Même son de cloche du côté de l’Union des syndicats de pharmaciens d’officine (USPO). Selon son président, Gilles Bonnefond, « des laboratoires sont en train de faire un énorme lobbying auprès des médecins. Le pharmacien résiste et le patient aussi car il n’y a pas de raison de revenir au princeps lorsque le patient utilise déjà le générique. C’est tout de même extraordinaire qu’après 15 ans d’obligation de prescription en DCI, qui certes n’a pas toujours bien fonctionné mais qui commençait à s’améliorer grâce à l’informatisation des cabinets médicaux, des laboratoires incitent les médecins à prescrire en nom de marque. C’est choquant, ces laboratoires sont restés dans le monde des fossiles et veulent instrumentaliser les médecins ». Et la tactique semble fonctionner puisque Gilles Bonnefond a eu entre les mains plusieurs ordonnances sur lesquelles le médecin n’hésitait pas à mentionner : « Le patient peut exiger le princeps puisqu’il est au même prix que le générique. » Des ordonnances que le président de l’USPO a transmises à l’assurance-maladie.

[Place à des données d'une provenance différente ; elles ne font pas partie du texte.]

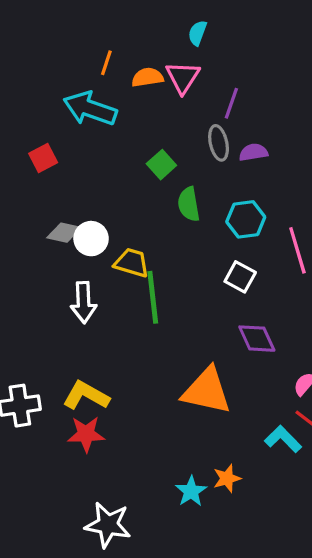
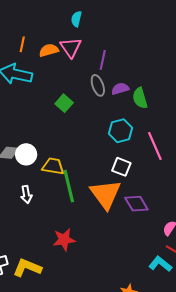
green semicircle: (189, 204) -> (140, 98), moved
white arrow: (84, 302) -> (26, 195), size x0.7
orange triangle: (207, 391) -> (106, 194), moved, turned 48
yellow L-shape: (86, 396) -> (27, 268), moved
red star: (86, 434) -> (64, 240), moved

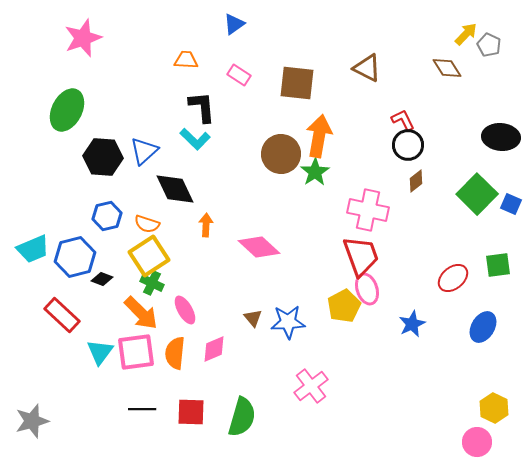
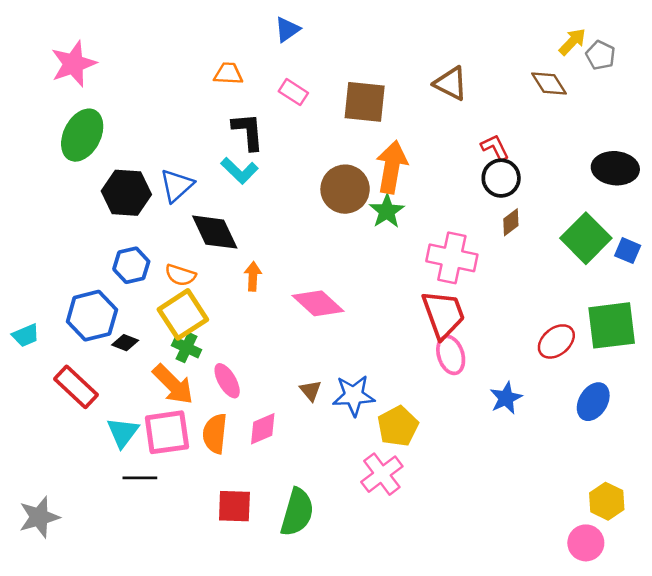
pink star: (83, 38) -> (74, 64), moved
cyan trapezoid: (33, 249) -> (26, 335), moved, size x0.7
green square: (498, 265) -> (612, 325), size x1.6
yellow pentagon: (344, 306) -> (398, 426), moved
black line: (142, 409) -> (140, 478), moved

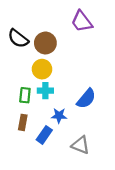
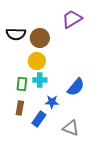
purple trapezoid: (82, 21) -> (72, 19), turned 95
black semicircle: (18, 38) -> (16, 34), turned -36

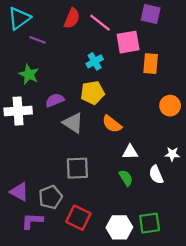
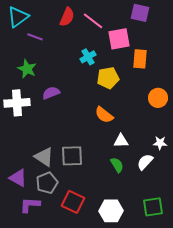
yellow pentagon: (92, 93) -> (108, 78), moved
gray triangle: (73, 123) -> (44, 157), moved
white semicircle: (156, 175) -> (145, 162), turned 66
green square: (150, 223) -> (153, 207), moved

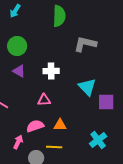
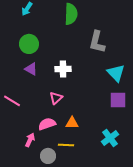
gray L-shape: (85, 44) -> (97, 42), turned -90
cyan triangle: (87, 87) -> (116, 73), moved
pink triangle: (44, 100) -> (56, 98), turned -40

Pour lever une partie des inquiétudes, un arrêté est très attendu par les génériqueurs et les pharmaciens. En effet, le gouvernement a accepté d’interdire l’alignement du prix d’un princeps dans les deux ans suivant sa générication. « Cet arrêté est primordial pour préserver le développement de la concurrence lors de l’arrivée des génériques, explique Catherine Bourrienne-Bautista. Nous restons très attentifs aux alignements de prix car ils ont un impact négatif non seulement pour les laboratoires génériques, mais aussi pour les pharmaciens qui subissent un effet de plus en cas de mise sous TFR puisque ces spécialités sortent alors de la ROSP générique. » Or, avec le déconfinement progressif, les projets mis entre parenthèses au plus fort de la crise risquent de revenir à l'ordre du jour. Nicolas Revel s’est voulu rassurant, rappelant qu’il « est de l’intérêt de tous de maintenir la part du générique sur le marché, car il est important d’avoir une diversité d’accès aux molécules et un marché pharmaceutique qui évite les situations monopolistiques ». Mais la vigilance reste de mise chez les syndicats de pharmaciens et les génériqueurs.